While none or few of us will argue that serving over 30 million uninsured Americans is anything other than a daunting challenge; most of us still have an abiding confidence in our 21st century technologies, management methods and most importantly, our leadership acumen to pull off even the most ambitious programs.

The question remains: Has our confidence in our leaders been misplaced?

Have we rationalized a steady stream of failed leadership in the public, private, religious, political, sports, and academic sectors through the lens of specialized circumstances relevant only to a singular event that grabs headlines for 15 minutes? Or do we face a crisis of really CHEAP leadership that is costing us an unbearable PRICE?

Common dictionaries define cheap as “something low in cost or relatively inexpensive”. Among the descriptions of the word “cheap” are:

1. Achieved with little effort.

2. Of small value.

3. Of poor quality.

4. Worthy of no respect, just to note a few.

Are our leaders considered small in value or of poor quality? Why do we continue to see the same ‘flawed leadership’ saga time and time again that seems to be marked by fragile core values, selfish ambition, tunnel vision, and hyper-political motivations? Is this the model for the 21st century leader?  Should we just throw out the playbook and finally admit to ourselves that what works in leading mission critical or high profile endeavors just does not conform to our core values?

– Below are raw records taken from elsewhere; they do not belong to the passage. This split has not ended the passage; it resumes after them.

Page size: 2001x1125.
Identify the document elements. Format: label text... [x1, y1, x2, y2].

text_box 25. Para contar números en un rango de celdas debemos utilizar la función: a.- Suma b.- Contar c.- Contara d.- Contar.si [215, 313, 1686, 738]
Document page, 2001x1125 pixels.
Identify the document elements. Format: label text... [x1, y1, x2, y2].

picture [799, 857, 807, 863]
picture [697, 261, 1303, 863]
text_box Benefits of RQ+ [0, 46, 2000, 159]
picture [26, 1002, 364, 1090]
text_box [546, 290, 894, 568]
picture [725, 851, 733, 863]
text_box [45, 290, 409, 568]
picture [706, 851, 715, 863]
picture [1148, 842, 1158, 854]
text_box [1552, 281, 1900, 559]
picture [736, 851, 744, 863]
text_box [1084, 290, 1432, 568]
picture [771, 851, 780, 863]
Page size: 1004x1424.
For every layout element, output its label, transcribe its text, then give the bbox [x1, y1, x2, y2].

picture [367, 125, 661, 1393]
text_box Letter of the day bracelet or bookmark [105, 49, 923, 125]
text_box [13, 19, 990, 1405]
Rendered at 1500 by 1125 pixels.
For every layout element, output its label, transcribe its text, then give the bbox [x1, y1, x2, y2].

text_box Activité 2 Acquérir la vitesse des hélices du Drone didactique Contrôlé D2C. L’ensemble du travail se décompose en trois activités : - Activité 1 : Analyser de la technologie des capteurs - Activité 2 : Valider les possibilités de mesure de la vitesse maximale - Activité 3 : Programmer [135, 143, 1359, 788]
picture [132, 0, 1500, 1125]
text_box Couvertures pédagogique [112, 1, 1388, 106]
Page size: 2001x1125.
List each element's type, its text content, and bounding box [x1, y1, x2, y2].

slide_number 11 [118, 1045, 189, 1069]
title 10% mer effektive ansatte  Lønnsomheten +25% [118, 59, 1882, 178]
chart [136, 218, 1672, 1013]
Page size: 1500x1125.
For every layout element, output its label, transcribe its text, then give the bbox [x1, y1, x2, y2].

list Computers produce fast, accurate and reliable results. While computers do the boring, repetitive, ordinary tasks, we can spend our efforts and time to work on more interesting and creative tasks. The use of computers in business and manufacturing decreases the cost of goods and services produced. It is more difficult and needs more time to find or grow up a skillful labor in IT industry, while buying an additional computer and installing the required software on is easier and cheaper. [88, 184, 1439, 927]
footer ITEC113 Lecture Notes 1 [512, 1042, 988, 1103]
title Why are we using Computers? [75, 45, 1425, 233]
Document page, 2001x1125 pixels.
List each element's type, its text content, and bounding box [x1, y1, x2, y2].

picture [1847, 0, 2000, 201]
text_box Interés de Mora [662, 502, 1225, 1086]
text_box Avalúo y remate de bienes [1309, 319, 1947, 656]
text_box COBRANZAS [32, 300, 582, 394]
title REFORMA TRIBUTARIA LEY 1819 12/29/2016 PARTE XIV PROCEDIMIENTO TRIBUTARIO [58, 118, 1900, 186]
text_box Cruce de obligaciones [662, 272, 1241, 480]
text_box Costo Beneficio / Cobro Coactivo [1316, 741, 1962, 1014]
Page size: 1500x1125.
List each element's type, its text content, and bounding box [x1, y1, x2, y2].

And what about the price, that ultimately, we will all have to pay?  As followers, disciples, employees, and members, how much longer can we absorb the domino effect of flat out bad leadership compounded by somewhat dysfunctional management styles, which is the first cousin of CHEAP Leadership? We can, in fact, find ourselves cheapening our own concepts of leadership and followship. Today, those behavioral types like the paranoid, deceptive and opportunist have become commonplace. Are we prepared to pay the price for just plain bad behavior?

Perhaps, the answers to these questions should include a discussion about leadership qualities as well as our selection process. I am sure that your experiences are rich with pearls of wisdom about leadership.

Through the “The High Price of Cheap Leadership” blog, I will be exploring those costs.